Your assignment:
Your answer must consist of exactly the lines below, starting with the line with "magnésium et de" and going on through the line with "SEO, telles qu'une", and nothing else.

Extracted entries:
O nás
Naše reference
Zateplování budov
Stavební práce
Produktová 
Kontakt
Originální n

==

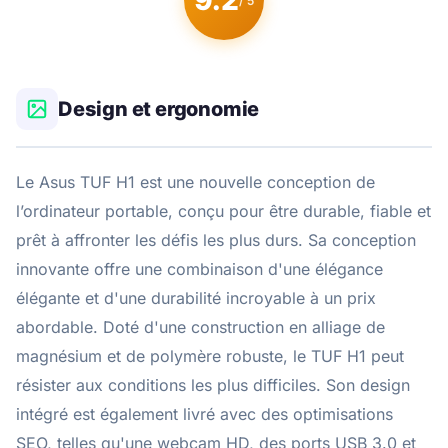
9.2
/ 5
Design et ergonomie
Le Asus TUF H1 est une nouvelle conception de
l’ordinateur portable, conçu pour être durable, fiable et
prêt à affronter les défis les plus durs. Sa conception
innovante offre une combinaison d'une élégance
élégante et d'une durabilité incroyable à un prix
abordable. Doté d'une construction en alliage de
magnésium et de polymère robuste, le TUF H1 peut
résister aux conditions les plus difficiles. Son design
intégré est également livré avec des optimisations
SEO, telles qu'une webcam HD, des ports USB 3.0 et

Exercise solution:
magnésium et de polymère robuste, le TUF H1 peut
résister aux conditions les plus difficiles. Son design
intégré est également livré avec des optimisations
SEO, telles qu'une webcam HD, des ports USB 3.0 et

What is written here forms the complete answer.